Élève de saint Bruno, le fondateur des Chartreux, il avait été moine à Cluny d’où le pape Grégoire VII, le fondateur de la réforme grégorienne, l’avait appelé à Rome pour continuer son œuvre. Après un bref intermède, il lui succédera sur le siège de Pierre, et, fidèle à son exemple, il lancera, à son tour, une expédition de chevaliers, mais du Midi ceux-là, pour libérer l’Espagne. « Or, écrit René Grousset, la reconquista espagnole, à cette date, c’était déjà comme les grandes manœuvres de la Croisade. »

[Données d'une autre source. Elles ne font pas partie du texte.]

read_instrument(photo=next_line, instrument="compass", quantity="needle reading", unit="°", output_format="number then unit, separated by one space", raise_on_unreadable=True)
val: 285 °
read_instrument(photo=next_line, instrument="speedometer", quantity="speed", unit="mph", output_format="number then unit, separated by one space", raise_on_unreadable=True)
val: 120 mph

Les méditations solitaires d’un pape
Comment Urbain II décida-t-il d’étendre à l’Orient la guerre de délivrance commencée à l’Occident extrême ? Pour répondre à cette question, il nous faudrait suivre le grand pape en ses méditations solitaires quand, du Palais du Latran, de son exil à Salerne ou des fenêtres de Cluny, en ces années du onzième siècle finissant, il promenait son regard sur le monde. « L’islam, surgi quatre cents ans plus tôt des sables de l’Arabie, couvrait maintenant, de la Syrie à l’Espagne, près de la moitié de l’ancien territoire romain, et le berceau du christianisme était toujours en son pouvoir. »

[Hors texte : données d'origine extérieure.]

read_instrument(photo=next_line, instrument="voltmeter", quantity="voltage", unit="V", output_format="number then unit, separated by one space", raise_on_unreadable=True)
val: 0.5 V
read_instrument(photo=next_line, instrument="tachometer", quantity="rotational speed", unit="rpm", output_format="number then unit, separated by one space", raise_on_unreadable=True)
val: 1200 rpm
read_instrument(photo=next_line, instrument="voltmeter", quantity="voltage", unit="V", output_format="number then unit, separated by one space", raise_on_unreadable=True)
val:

La déferlante avait grandi jusqu’à Poitiers où les Francs, en 732, l’avaient contraint à commencer son reflux. Charlemagne s’était tellement illustré dans cette lutte que La chanson de Roland, poème fondateur de l’Occident, décrivait cet affrontement comme consubstantiel à notre civilisation.

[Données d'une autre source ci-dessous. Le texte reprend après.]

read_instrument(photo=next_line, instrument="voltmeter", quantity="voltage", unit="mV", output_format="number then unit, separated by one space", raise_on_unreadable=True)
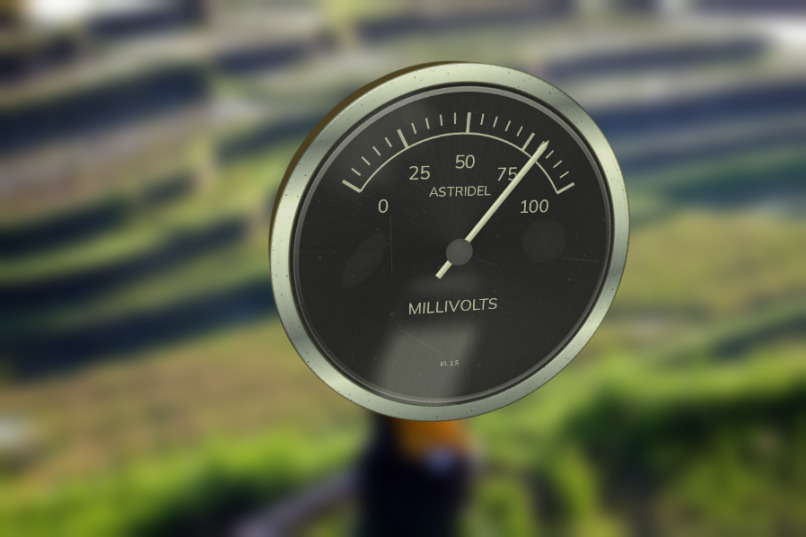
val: 80 mV
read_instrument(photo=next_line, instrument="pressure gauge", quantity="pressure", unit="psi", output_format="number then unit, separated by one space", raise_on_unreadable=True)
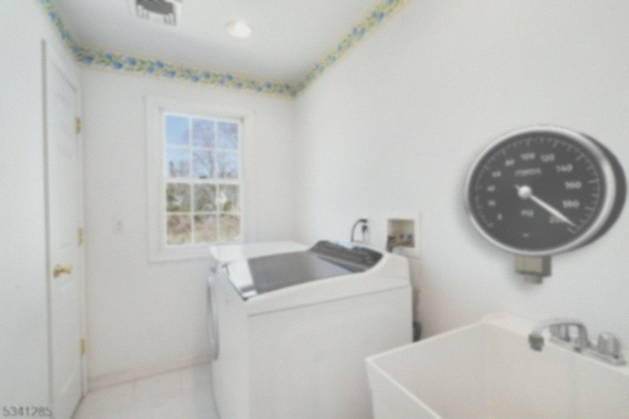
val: 195 psi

Quand Urbain II prend la route de Clermont, c’est l’empire turc qui s’est imposé, enlevant Jérusalem aux Arabes d’Égypte et Antioche aux Byzantins. En 1087, Malika-chah, le petit-fils des nomades sortis des profondeurs de l’Asie centrale vint symboliquement tremper son sabre dans les eaux de la Méditerranée.
Depuis la défaite de Malazgerd (1071), il était devenu évident que l’empire byzantin ne pouvait plus rien pour défendre la chrétienté. « De Nicée, où il avait pris pied, [Malika-chah] pouvait à tout instant surprendre Constantinople. La catastrophe de 1453 pouvait se produire dès les premières années du onzième siècle » explique René Grousset.
Comme les évêques du cinquième siècle se firent les « defensores civitatis », le pape de la fin du onzième siècle agit en « guide et défenseur de l’Europe ».